* **Task instructions**: In the records below, find the line with "ze groter worden"; retype that line and all the following lines through the end, exactly, and add nothing.

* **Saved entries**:
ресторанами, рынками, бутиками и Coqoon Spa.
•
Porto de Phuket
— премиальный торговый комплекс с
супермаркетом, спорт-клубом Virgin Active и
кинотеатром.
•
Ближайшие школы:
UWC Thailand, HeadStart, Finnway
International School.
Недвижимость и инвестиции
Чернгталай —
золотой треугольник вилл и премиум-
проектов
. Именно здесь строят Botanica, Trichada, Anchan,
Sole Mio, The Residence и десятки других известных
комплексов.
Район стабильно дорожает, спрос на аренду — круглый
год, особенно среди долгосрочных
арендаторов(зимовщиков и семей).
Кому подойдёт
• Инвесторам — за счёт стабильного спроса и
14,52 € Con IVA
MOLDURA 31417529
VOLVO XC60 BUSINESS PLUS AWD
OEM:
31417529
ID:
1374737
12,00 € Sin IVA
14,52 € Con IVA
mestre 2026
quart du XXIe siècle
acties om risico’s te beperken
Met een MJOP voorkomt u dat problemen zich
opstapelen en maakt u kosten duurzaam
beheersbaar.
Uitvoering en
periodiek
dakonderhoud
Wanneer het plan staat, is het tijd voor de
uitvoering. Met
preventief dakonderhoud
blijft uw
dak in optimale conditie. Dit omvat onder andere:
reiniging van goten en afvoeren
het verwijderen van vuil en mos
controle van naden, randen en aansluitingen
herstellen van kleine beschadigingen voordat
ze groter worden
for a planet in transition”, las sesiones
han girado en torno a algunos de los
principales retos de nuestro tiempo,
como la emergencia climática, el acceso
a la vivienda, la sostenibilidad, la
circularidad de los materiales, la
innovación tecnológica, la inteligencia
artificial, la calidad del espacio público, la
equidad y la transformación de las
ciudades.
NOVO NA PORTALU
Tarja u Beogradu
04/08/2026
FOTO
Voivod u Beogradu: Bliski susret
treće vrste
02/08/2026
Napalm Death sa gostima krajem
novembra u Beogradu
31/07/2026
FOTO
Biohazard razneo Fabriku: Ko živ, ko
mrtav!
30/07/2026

* **Answer for this exercise**:
ze groter worden
for a planet in transition”, las sesiones
han girado en torno a algunos de los
principales retos de nuestro tiempo,
como la emergencia climática, el acceso
a la vivienda, la sostenibilidad, la
circularidad de los materiales, la
innovación tecnológica, la inteligencia
artificial, la calidad del espacio público, la
equidad y la transformación de las
ciudades.
NOVO NA PORTALU
Tarja u Beogradu
04/08/2026
FOTO
Voivod u Beogradu: Bliski susret
treće vrste
02/08/2026
Napalm Death sa gostima krajem
novembra u Beogradu
31/07/2026
FOTO
Biohazard razneo Fabriku: Ko živ, ko
mrtav!
30/07/2026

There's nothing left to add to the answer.